Stored data –
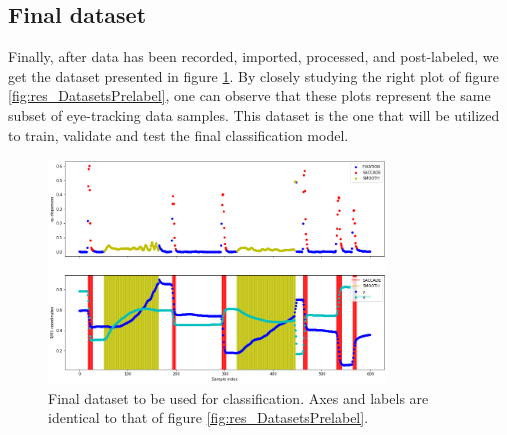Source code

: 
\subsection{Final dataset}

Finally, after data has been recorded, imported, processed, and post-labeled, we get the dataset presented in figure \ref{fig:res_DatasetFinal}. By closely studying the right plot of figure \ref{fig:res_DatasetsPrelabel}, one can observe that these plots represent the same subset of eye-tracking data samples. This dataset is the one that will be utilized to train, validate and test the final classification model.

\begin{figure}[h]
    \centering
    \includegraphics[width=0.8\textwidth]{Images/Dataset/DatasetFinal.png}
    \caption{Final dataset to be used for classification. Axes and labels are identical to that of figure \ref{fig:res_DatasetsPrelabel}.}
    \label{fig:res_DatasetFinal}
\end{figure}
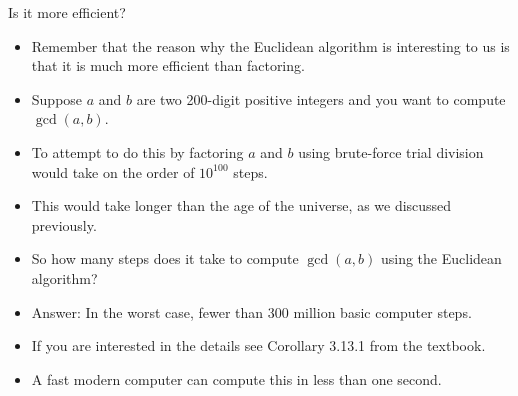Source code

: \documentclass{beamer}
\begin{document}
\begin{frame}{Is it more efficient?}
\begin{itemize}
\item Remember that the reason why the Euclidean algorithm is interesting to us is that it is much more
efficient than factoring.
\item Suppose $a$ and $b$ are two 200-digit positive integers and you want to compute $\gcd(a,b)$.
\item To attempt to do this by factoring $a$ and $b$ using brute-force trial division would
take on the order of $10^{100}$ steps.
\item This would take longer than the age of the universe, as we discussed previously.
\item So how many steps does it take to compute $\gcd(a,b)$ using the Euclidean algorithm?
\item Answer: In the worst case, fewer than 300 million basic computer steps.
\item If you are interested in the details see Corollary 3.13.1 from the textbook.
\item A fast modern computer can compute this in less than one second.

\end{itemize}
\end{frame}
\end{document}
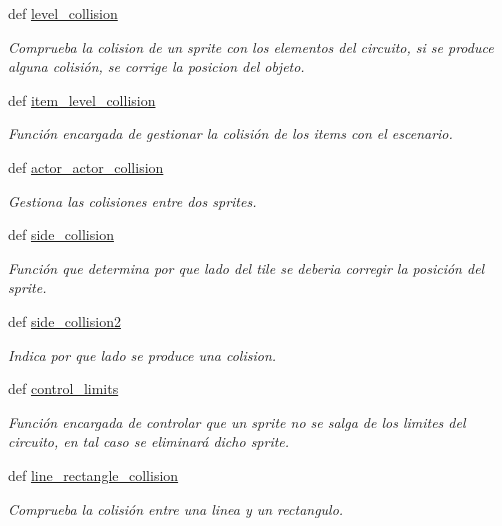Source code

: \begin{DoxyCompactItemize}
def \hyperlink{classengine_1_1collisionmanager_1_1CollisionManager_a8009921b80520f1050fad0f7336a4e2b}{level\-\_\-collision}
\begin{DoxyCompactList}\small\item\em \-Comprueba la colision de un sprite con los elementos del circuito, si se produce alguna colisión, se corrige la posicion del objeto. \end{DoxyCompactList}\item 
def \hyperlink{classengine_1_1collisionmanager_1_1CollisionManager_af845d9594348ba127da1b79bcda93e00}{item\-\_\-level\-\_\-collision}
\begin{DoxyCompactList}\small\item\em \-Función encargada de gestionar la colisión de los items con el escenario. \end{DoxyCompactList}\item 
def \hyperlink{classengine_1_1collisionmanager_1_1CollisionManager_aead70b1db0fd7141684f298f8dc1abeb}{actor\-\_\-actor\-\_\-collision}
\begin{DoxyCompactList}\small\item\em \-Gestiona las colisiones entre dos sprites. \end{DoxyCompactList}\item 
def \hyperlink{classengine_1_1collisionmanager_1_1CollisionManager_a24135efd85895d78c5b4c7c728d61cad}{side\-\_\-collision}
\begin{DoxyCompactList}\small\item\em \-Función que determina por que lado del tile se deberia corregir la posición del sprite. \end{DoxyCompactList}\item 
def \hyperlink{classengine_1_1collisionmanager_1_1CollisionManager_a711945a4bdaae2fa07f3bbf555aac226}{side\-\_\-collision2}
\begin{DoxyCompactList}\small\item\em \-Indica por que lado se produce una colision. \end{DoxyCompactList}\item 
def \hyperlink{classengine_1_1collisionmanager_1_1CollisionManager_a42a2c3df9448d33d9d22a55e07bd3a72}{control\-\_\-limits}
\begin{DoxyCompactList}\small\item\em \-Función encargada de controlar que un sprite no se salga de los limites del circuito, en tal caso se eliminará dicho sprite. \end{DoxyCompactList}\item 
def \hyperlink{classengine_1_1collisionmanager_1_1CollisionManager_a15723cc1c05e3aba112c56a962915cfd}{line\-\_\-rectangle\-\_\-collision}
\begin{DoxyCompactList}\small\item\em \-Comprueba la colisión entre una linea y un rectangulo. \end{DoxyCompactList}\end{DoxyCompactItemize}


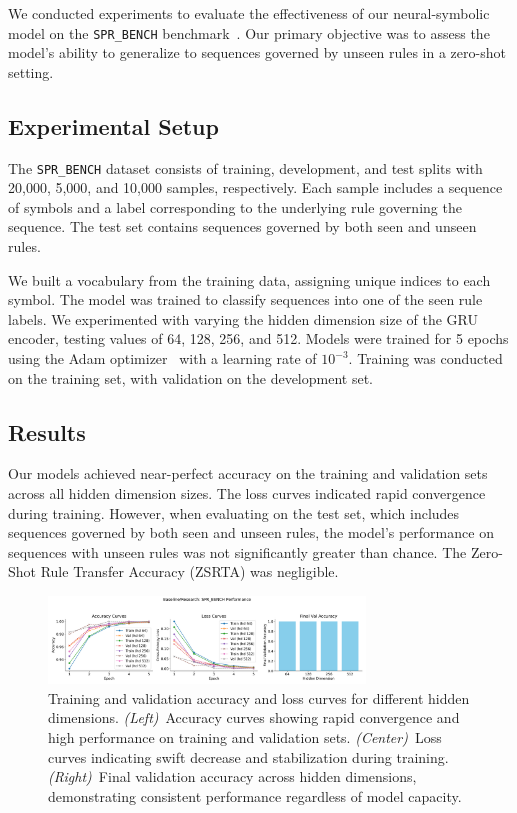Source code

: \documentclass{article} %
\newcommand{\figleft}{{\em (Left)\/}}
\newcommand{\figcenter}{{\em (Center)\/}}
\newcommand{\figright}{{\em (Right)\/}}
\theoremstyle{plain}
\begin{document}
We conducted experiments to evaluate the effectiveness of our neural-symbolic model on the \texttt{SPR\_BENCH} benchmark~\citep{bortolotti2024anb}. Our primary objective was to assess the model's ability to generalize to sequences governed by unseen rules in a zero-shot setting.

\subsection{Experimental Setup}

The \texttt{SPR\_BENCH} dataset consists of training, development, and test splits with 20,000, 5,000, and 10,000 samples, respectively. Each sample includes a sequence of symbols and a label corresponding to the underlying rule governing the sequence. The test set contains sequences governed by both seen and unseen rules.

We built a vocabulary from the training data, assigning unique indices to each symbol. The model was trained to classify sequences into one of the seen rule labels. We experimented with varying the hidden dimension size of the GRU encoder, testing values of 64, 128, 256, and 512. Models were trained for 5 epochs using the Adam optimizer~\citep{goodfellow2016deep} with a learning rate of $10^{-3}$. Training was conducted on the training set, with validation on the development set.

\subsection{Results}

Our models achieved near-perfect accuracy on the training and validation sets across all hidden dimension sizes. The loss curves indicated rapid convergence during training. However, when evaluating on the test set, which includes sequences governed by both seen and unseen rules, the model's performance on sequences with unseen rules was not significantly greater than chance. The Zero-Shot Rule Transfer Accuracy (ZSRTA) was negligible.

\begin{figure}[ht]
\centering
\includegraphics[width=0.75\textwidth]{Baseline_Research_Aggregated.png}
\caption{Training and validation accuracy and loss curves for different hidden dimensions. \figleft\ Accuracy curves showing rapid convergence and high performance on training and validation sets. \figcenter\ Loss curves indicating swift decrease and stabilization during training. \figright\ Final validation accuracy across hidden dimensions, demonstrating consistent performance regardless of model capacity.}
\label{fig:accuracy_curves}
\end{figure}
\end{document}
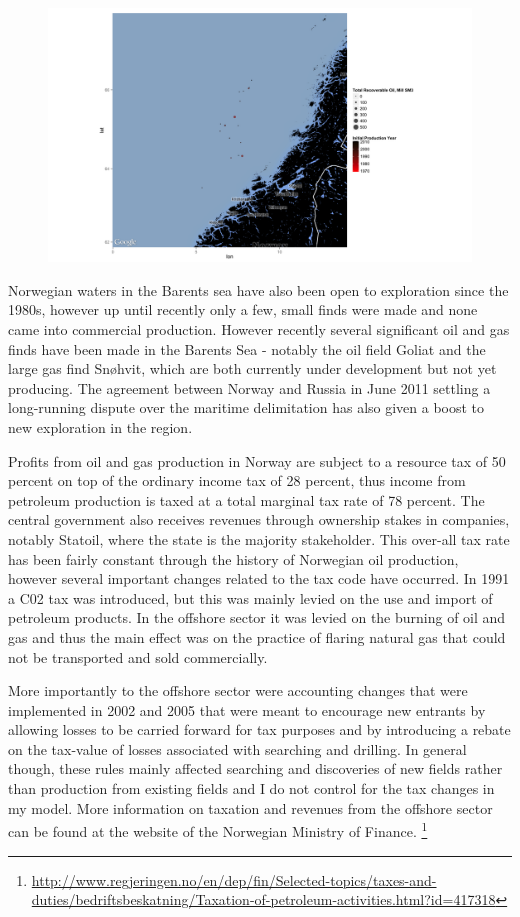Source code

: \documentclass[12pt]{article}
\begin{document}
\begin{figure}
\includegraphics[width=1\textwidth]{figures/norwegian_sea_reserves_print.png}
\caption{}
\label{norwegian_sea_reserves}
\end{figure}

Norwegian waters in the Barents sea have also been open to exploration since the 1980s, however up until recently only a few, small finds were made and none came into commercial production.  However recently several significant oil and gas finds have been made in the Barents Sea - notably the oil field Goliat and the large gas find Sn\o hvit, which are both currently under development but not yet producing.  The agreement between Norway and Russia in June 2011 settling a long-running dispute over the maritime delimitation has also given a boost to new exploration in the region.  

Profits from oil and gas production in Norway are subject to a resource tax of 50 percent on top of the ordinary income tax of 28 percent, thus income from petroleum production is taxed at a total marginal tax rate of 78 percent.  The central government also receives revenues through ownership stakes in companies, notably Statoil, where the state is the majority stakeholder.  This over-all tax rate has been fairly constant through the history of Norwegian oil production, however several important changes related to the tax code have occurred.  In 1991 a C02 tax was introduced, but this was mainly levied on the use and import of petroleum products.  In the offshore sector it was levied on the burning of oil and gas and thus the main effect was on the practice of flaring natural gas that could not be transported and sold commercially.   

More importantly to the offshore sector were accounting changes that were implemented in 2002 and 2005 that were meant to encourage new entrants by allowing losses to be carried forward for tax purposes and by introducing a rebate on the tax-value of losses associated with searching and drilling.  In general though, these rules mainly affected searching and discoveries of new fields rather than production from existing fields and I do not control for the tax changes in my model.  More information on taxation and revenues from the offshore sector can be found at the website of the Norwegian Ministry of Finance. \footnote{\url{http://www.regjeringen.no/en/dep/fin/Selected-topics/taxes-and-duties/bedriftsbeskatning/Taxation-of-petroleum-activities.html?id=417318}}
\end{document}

WHAT YOU ARE ASKED TO DO – The answer consists of the lines above that include the word "figright", each copied exactly.

THE ANSWER –
\newcommand{\figright}{{\em (Right)\/}}
\caption{Training and validation accuracy and loss curves for different hidden dimensions. \figleft\ Accuracy curves showing rapid convergence and high performance on training and validation sets. \figcenter\ Loss curves indicating swift decrease and stabilization during training. \figright\ Final validation accuracy across hidden dimensions, demonstrating consistent performance regardless of model capacity.}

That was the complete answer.